Every scene of sadness brightens,
All is robed in vestment fair;
How the cloud of sorrow lightens,
As we sip, and banish care!

Now the patriot bosom throbbing
Swells to deeds of high renown;
And the lover ceases sobbing,
Though beneath his mistress' frown.

Now, his eye with frenzy rolling,
How the poet sweeps his lyre,
While, no hand his fire controlling,
Madness thunders o'er his wire!

Fired by thee, he grasps the lightning,
Hurls it fiercely through the air;
And a wreath of glory bright'ning
Flames around his waving hair.

When my fancy, faintly drooping,
Loses all its fire divine,
Let me, o'er thy fountain stooping,
Quaff the richly mantling wine.

II.

They may tell me, the sages who soberly think,
That water was all that sire Adam would drink;
They may tell of the calm, philosophical brain
In those who from all that is kindling refrain, —
What serene, energetic, and straight-forward thought,
By living as Nature would have us, is bought; —
They may keep their cool reason who like it, — be mine
A fancy that glows in a bumper of wine.

Our life was not made to flow out like a stream
In the low lands of Holland; the soul's brightest beam
Will die without feeding, as lamps without oil,
And something reviving must water the soil.
The dew may enliven the flowers of the spring,
And a sprinkling of rain make the nightingale sing;
But the heart cannot glow, and the eye cannot shine,
Nor the tongue roll, unless in a bumper of wine.

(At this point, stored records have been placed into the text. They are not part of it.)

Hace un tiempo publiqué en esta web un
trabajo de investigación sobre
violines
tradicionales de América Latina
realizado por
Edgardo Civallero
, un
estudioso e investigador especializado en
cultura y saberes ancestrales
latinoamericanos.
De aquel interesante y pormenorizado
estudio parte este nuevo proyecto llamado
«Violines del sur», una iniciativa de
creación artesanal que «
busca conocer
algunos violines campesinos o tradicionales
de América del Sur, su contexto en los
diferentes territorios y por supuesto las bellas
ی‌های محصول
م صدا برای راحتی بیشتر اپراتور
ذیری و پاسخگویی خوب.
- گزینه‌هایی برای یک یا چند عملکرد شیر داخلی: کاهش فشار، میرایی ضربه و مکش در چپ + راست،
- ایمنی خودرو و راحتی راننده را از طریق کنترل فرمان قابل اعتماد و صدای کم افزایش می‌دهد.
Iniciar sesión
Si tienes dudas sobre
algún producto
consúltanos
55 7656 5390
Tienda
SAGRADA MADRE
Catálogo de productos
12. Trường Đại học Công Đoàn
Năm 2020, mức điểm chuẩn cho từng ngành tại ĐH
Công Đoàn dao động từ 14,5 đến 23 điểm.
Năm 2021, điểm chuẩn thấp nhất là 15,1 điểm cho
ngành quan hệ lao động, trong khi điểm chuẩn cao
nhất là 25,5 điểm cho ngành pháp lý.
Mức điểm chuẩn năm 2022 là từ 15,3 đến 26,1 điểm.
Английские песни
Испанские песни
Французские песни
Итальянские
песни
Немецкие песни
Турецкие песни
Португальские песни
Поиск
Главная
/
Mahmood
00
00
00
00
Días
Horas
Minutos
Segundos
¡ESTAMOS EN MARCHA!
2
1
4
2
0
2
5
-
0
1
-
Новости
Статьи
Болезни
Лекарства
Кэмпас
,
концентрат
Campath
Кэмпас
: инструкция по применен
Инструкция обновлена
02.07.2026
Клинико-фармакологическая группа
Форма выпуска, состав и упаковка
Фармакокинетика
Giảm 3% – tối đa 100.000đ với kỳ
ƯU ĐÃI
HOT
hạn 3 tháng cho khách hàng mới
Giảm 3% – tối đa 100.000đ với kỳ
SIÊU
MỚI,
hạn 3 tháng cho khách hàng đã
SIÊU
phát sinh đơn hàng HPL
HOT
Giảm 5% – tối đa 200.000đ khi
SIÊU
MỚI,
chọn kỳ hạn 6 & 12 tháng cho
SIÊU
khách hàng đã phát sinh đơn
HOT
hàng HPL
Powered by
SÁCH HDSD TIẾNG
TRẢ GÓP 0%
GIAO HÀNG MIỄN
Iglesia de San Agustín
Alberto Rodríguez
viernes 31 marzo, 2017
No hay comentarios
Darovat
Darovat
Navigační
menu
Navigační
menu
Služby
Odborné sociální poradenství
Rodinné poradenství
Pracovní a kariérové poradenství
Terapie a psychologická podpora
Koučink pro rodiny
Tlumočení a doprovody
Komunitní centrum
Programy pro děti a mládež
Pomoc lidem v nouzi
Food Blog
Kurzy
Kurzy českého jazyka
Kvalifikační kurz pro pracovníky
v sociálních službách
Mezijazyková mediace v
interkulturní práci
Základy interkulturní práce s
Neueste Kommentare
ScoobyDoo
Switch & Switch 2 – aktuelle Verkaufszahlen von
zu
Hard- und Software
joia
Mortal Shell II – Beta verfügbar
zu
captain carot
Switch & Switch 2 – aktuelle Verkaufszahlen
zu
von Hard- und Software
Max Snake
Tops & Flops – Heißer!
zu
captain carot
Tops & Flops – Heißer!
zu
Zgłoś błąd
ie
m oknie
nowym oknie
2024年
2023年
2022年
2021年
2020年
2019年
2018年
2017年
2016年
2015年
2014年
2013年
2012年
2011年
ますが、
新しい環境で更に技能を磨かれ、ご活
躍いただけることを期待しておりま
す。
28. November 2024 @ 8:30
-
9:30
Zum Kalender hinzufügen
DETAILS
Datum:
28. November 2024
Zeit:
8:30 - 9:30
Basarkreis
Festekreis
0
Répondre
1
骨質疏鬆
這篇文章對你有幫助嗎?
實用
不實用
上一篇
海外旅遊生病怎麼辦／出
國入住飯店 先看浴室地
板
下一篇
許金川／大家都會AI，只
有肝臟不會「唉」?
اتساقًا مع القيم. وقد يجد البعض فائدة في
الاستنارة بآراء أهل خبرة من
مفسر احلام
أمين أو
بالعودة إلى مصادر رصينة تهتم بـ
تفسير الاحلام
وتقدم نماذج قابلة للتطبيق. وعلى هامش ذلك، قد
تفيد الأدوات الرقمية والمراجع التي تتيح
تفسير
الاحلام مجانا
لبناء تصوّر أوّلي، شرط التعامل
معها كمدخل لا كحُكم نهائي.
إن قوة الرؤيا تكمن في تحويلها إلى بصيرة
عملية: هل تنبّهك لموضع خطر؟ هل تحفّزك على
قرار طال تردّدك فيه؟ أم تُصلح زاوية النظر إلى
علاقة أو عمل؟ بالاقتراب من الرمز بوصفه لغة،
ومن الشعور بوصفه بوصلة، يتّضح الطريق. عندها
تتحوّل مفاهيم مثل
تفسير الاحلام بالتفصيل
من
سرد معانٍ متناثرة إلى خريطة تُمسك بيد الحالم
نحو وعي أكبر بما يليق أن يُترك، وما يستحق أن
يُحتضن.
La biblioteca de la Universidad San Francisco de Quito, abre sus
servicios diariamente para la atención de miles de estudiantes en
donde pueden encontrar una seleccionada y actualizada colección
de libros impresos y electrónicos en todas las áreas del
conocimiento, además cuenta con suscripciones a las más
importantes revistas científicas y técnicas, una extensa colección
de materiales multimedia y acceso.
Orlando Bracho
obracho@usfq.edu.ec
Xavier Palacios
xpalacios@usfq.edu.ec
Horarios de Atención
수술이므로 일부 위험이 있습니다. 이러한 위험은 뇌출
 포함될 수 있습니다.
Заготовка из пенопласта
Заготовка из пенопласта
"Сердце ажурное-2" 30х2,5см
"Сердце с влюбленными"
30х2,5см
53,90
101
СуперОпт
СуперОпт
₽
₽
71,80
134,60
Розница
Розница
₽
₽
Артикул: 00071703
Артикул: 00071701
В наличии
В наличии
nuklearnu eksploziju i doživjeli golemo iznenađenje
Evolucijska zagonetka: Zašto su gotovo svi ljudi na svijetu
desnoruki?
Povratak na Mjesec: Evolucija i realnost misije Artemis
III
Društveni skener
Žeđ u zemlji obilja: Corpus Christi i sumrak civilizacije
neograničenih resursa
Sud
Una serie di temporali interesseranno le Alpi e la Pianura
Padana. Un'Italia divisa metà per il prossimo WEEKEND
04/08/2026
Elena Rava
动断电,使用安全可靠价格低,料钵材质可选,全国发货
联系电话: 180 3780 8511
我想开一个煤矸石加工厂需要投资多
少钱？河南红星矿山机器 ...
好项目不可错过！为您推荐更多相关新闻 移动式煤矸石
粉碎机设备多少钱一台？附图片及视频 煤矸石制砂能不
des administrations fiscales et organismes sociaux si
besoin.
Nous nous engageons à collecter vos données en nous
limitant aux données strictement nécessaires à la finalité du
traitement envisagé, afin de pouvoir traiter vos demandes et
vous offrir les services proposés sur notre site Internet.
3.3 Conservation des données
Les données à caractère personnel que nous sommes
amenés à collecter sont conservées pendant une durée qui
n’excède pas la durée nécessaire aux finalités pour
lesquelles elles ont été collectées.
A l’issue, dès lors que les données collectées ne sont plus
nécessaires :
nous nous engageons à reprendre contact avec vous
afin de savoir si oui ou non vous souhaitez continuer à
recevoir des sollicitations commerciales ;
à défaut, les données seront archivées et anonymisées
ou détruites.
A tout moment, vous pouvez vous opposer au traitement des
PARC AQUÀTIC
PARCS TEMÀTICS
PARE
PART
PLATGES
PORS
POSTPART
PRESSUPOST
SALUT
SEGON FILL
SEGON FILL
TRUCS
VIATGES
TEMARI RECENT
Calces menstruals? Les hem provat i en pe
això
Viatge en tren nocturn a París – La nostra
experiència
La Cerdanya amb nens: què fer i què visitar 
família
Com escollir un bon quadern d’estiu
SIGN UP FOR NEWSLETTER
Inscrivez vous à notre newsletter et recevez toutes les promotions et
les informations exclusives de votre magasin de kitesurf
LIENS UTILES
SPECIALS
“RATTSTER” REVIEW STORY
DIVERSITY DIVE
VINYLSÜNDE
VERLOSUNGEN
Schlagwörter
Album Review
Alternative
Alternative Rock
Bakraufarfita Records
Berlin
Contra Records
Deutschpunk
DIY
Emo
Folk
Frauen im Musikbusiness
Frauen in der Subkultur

Bright nectar that foamed in the goblet of Jove!
Thou quickener of fancy and kindler of love!
By thee heroes rush without dread to the fight,
And cheer the long watch through a cold, frosty night:
When the orator seeks inspiration from thee,
His words how commanding, expressive, and free!
And ev'n the poor poet seems doubly divine,
When he fills from Castalia a bumper of wine.

Thy ruby-cheeked face is the idol for me;
But the tenderer vessels hold nothing but tea,
And that warm, cloudy spirit so weakens their prattle,
Their nonchalant flippancy flows tittle-tattle:
Though Hyson can call forth such lightness of heart,
Where the voluble tongue plays unshackled by art,
Yet their wit and their fancy are wondrously fine,
When by chance they have sipped a bumper of wine.

Then be mine in the storms and the winter of life,
And fill up the place of friends, children, and wife;
Be thou born on the orange-clad mountains of Spain,
Or nursed in the green, sparkling fields of Champagne,
In sea-girt Madeira, or sunny Tokay,
Or where Italy laughs, all enlivened and gay, —
May my last smile at parting complacently shine,
Like the sun on the waves, in a bumper of wine.